*SUPPLIED DATA*
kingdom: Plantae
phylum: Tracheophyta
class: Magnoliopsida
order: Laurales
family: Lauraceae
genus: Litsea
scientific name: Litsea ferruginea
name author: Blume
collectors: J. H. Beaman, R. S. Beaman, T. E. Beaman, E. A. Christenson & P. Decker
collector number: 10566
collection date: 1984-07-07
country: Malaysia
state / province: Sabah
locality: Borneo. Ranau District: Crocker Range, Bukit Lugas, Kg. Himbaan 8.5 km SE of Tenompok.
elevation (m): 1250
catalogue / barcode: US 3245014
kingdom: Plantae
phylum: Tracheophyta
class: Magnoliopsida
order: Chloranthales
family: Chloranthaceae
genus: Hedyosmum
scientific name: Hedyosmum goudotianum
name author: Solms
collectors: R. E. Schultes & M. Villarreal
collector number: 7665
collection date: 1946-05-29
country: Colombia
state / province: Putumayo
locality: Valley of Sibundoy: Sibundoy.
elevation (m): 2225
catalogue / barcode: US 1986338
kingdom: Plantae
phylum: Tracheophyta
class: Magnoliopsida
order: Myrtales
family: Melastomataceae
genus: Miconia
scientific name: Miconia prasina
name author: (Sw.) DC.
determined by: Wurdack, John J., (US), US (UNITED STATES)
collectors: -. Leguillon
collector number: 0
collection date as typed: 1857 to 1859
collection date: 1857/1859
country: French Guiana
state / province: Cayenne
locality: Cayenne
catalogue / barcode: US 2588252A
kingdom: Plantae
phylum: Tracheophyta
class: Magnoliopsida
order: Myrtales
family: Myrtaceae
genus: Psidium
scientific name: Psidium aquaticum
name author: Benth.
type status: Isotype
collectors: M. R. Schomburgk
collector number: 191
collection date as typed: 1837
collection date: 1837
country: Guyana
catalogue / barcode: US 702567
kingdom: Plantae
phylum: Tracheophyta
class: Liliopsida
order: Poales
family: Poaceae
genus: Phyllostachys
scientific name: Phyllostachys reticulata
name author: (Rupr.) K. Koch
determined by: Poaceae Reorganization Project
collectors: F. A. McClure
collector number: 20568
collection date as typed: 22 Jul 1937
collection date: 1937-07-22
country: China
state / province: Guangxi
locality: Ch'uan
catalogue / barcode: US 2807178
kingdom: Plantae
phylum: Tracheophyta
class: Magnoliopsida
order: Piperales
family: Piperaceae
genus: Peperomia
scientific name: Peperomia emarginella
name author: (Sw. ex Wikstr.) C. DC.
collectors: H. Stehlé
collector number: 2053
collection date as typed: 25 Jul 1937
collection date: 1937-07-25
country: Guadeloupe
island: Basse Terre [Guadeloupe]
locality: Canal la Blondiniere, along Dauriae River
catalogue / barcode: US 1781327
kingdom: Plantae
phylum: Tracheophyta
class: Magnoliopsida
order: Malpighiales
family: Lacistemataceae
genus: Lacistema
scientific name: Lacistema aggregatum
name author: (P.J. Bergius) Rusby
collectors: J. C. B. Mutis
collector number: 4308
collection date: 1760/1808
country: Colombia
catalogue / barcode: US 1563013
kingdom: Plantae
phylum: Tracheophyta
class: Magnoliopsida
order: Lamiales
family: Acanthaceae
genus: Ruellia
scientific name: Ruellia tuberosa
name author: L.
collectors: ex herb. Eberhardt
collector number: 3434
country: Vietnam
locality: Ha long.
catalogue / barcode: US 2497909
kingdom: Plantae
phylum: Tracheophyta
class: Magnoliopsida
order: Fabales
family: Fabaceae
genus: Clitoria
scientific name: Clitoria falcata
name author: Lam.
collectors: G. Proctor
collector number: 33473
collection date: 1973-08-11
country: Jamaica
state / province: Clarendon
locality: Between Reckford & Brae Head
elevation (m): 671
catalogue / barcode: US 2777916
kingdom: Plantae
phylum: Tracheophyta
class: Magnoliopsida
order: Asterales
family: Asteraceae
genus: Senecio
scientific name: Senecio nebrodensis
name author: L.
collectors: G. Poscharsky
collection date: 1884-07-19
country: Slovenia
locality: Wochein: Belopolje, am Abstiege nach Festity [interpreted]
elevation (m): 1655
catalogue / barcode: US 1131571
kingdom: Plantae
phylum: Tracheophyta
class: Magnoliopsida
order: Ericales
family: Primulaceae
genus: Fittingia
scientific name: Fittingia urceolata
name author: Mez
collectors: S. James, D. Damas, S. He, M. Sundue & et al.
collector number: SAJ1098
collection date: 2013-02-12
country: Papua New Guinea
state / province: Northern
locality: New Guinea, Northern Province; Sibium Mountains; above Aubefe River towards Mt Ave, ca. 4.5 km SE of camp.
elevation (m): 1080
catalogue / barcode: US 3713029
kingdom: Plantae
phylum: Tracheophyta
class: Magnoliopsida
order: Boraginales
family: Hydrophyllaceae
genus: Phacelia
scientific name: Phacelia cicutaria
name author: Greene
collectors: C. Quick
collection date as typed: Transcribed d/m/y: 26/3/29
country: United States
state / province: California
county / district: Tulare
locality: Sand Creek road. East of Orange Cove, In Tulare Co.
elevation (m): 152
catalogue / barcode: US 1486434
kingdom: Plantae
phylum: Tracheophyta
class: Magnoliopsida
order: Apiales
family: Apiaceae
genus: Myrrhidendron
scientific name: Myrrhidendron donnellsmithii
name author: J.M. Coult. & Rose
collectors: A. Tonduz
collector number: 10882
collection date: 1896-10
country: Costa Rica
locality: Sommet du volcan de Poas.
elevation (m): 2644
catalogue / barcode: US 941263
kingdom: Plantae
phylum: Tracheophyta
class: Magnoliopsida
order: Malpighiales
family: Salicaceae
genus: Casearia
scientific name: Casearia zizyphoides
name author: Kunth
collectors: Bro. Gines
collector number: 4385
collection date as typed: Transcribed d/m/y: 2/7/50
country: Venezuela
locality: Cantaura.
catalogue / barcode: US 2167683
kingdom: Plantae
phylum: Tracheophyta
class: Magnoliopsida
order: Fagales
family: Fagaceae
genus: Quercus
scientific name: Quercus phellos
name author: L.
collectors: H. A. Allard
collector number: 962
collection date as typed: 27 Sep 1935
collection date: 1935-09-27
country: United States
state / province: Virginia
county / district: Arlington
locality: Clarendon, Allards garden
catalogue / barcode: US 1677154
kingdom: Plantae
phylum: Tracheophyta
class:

*YOUR INSTRUCTIONS*
Can you rewrite every line of the listing above as a numbered list, dropping any blank lines?

*OUTPUT FOR THIS TASK*
1. kingdom: Plantae
2. phylum: Tracheophyta
3. class: Magnoliopsida
4. order: Laurales
5. family: Lauraceae
6. genus: Litsea
7. scientific name: Litsea ferruginea
8. name author: Blume
9. collectors: J. H. Beaman, R. S. Beaman, T. E. Beaman, E. A. Christenson & P. Decker
10. collector number: 10566
11. collection date: 1984-07-07
12. country: Malaysia
13. state / province: Sabah
14. locality: Borneo. Ranau District: Crocker Range, Bukit Lugas, Kg. Himbaan 8.5 km SE of Tenompok.
15. elevation (m): 1250
16. catalogue / barcode: US 3245014
17. kingdom: Plantae
18. phylum: Tracheophyta
19. class: Magnoliopsida
20. order: Chloranthales
21. family: Chloranthaceae
22. genus: Hedyosmum
23. scientific name: Hedyosmum goudotianum
24. name author: Solms
25. collectors: R. E. Schultes & M. Villarreal
26. collector number: 7665
27. collection date: 1946-05-29
28. country: Colombia
29. state / province: Putumayo
30. locality: Valley of Sibundoy: Sibundoy.
31. elevation (m): 2225
32. catalogue / barcode: US 1986338
33. kingdom: Plantae
34. phylum: Tracheophyta
35. class: Magnoliopsida
36. order: Myrtales
37. family: Melastomataceae
38. genus: Miconia
39. scientific name: Miconia prasina
40. name author: (Sw.) DC.
41. determined by: Wurdack, John J., (US), US (UNITED STATES)
42. collectors: -. Leguillon
43. collector number: 0
44. collection date as typed: 1857 to 1859
45. collection date: 1857/1859
46. country: French Guiana
47. state / province: Cayenne
48. locality: Cayenne
49. catalogue / barcode: US 2588252A
50. kingdom: Plantae
51. phylum: Tracheophyta
52. class: Magnoliopsida
53. order: Myrtales
54. family: Myrtaceae
55. genus: Psidium
56. scientific name: Psidium aquaticum
57. name author: Benth.
58. type status: Isotype
59. collectors: M. R. Schomburgk
60. collector number: 191
61. collection date as typed: 1837
62. collection date: 1837
63. country: Guyana
64. catalogue / barcode: US 702567
65. kingdom: Plantae
66. phylum: Tracheophyta
67. class: Liliopsida
68. order: Poales
69. family: Poaceae
70. genus: Phyllostachys
71. scientific name: Phyllostachys reticulata
72. name author: (Rupr.) K. Koch
73. determined by: Poaceae Reorganization Project
74. collectors: F. A. McClure
75. collector number: 20568
76. collection date as typed: 22 Jul 1937
77. collection date: 1937-07-22
78. country: China
79. state / province: Guangxi
80. locality: Ch'uan
81. catalogue / barcode: US 2807178
82. kingdom: Plantae
83. phylum: Tracheophyta
84. class: Magnoliopsida
85. order: Piperales
86. family: Piperaceae
87. genus: Peperomia
88. scientific name: Peperomia emarginella
89. name author: (Sw. ex Wikstr.) C. DC.
90. collectors: H. Stehlé
91. collector number: 2053
92. collection date as typed: 25 Jul 1937
93. collection date: 1937-07-25
94. country: Guadeloupe
95. island: Basse Terre [Guadeloupe]
96. locality: Canal la Blondiniere, along Dauriae River
97. catalogue / barcode: US 1781327
98. kingdom: Plantae
99. phylum: Tracheophyta
100. class: Magnoliopsida
101. order: Malpighiales
102. family: Lacistemataceae
103. genus: Lacistema
104. scientific name: Lacistema aggregatum
105. name author: (P.J. Bergius) Rusby
106. collectors: J. C. B. Mutis
107. collector number: 4308
108. collection date: 1760/1808
109. country: Colombia
110. catalogue / barcode: US 1563013
111. kingdom: Plantae
112. phylum: Tracheophyta
113. class: Magnoliopsida
114. order: Lamiales
115. family: Acanthaceae
116. genus: Ruellia
117. scientific name: Ruellia tuberosa
118. name author: L.
119. collectors: ex herb. Eberhardt
120. collector number: 3434
121. country: Vietnam
122. locality: Ha long.
123. catalogue / barcode: US 2497909
124. kingdom: Plantae
125. phylum: Tracheophyta
126. class: Magnoliopsida
127. order: Fabales
128. family: Fabaceae
129. genus: Clitoria
130. scientific name: Clitoria falcata
131. name author: Lam.
132. collectors: G. Proctor
133. collector number: 33473
134. collection date: 1973-08-11
135. country: Jamaica
136. state / province: Clarendon
137. locality: Between Reckford & Brae Head
138. elevation (m): 671
139. catalogue / barcode: US 2777916
140. kingdom: Plantae
141. phylum: Tracheophyta
142. class: Magnoliopsida
143. order: Asterales
144. family: Asteraceae
145. genus: Senecio
146. scientific name: Senecio nebrodensis
147. name author: L.
148. collectors: G. Poscharsky
149. collection date: 1884-07-19
150. country: Slovenia
151. locality: Wochein: Belopolje, am Abstiege nach Festity [interpreted]
152. elevation (m): 1655
153. catalogue / barcode: US 1131571
154. kingdom: Plantae
155. phylum: Tracheophyta
156. class: Magnoliopsida
157. order: Ericales
158. family: Primulaceae
159. genus: Fittingia
160. scientific name: Fittingia urceolata
161. name author: Mez
162. collectors: S. James, D. Damas, S. He, M. Sundue & et al.
163. collector number: SAJ1098
164. collection date: 2013-02-12
165. country: Papua New Guinea
166. state / province: Northern
167. locality: New Guinea, Northern Province; Sibium Mountains; above Aubefe River towards Mt Ave, ca. 4.5 km SE of camp.
168. elevation (m): 1080
169. catalogue / barcode: US 3713029
170. kingdom: Plantae
171. phylum: Tracheophyta
172. class: Magnoliopsida
173. order: Boraginales
174. family: Hydrophyllaceae
175. genus: Phacelia
176. scientific name: Phacelia cicutaria
177. name author: Greene
178. collectors: C. Quick
179. collection date as typed: Transcribed d/m/y: 26/3/29
180. country: United States
181. state / province: California
182. county / district: Tulare
183. locality: Sand Creek road. East of Orange Cove, In Tulare Co.
184. elevation (m): 152
185. catalogue / barcode: US 1486434
186. kingdom: Plantae
187. phylum: Tracheophyta
188. class: Magnoliopsida
189. order: Apiales
190. family: Apiaceae
191. genus: Myrrhidendron
192. scientific name: Myrrhidendron donnellsmithii
193. name author: J.M. Coult. & Rose
194. collectors: A. Tonduz
195. collector number: 10882
196. collection date: 1896-10
197. country: Costa Rica
198. locality: Sommet du volcan de Poas.
199. elevation (m): 2644
200. catalogue / barcode: US 941263
201. kingdom: Plantae
202. phylum: Tracheophyta
203. class: Magnoliopsida
204. order: Malpighiales
205. family: Salicaceae
206. genus: Casearia
207. scientific name: Casearia zizyphoides
208. name author: Kunth
209. collectors: Bro. Gines
210. collector number: 4385
211. collection date as typed: Transcribed d/m/y: 2/7/50
212. country: Venezuela
213. locality: Cantaura.
214. catalogue / barcode: US 2167683
215. kingdom: Plantae
216. phylum: Tracheophyta
217. class: Magnoliopsida
218. order: Fagales
219. family: Fagaceae
220. genus: Quercus
221. scientific name: Quercus phellos
222. name author: L.
223. collectors: H. A. Allard
224. collector number: 962
225. collection date as typed: 27 Sep 1935
226. collection date: 1935-09-27
227. country: United States
228. state / province: Virginia
229. county / district: Arlington
230. locality: Clarendon, Allards garden
231. catalogue / barcode: US 1677154
232. kingdom: Plantae
233. phylum: Tracheophyta
234. class:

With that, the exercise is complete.